Among the entries below, please show each line that carries the word "Sales".

Stored data entries.
· · · · ·

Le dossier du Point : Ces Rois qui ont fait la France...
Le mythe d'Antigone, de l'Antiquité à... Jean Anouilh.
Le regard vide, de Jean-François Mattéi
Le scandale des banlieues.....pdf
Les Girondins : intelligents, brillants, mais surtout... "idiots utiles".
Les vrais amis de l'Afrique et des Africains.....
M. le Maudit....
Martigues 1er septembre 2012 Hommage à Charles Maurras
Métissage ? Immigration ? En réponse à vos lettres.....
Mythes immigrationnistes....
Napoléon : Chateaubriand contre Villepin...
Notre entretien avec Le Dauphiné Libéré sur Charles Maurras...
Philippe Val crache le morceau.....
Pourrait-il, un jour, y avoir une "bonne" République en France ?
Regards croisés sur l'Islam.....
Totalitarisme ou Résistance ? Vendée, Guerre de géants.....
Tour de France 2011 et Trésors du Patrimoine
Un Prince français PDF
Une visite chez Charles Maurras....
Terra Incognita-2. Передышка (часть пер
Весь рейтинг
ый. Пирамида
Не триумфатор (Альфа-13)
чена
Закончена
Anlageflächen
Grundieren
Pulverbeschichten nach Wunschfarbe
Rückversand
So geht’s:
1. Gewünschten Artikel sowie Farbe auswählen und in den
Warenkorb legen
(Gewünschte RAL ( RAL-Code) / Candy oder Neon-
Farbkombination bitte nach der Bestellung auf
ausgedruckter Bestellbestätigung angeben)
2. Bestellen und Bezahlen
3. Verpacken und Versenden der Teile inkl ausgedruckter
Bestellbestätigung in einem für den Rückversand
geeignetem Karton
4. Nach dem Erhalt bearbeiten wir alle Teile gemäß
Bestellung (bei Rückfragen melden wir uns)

· · · · ·

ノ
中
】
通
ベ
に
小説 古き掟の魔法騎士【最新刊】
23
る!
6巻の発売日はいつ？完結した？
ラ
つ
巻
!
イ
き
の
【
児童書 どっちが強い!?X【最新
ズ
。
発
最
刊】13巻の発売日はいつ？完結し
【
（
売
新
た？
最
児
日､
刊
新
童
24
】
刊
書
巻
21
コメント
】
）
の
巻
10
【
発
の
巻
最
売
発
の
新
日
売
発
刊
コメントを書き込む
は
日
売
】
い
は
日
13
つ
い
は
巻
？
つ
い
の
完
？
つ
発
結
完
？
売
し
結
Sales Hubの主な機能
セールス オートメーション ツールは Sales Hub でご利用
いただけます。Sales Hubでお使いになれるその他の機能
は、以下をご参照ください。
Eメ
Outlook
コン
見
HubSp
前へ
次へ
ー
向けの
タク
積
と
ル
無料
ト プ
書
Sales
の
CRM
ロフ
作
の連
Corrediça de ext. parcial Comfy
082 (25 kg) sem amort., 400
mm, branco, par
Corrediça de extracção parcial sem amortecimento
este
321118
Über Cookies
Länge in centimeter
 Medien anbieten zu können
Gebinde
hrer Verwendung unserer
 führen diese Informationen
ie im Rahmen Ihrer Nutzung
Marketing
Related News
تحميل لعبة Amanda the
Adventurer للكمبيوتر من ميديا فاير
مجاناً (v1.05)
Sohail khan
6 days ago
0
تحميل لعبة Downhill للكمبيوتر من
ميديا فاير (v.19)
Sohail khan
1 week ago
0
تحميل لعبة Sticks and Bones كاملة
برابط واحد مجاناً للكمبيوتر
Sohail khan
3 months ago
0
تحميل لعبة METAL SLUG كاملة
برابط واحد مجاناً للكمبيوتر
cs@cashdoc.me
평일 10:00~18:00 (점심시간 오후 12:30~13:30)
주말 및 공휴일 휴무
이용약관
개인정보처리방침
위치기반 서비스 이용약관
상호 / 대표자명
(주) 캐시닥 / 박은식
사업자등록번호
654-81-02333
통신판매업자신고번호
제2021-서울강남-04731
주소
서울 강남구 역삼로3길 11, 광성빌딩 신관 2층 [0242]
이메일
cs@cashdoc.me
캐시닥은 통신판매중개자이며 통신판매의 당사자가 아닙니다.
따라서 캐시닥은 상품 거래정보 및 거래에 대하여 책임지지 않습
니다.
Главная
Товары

· · · · ·

OUTPUT OF THE TASK.
Sales Hubの主な機能
セールス オートメーション ツールは Sales Hub でご利用
いただけます。Sales Hubでお使いになれるその他の機能
Sales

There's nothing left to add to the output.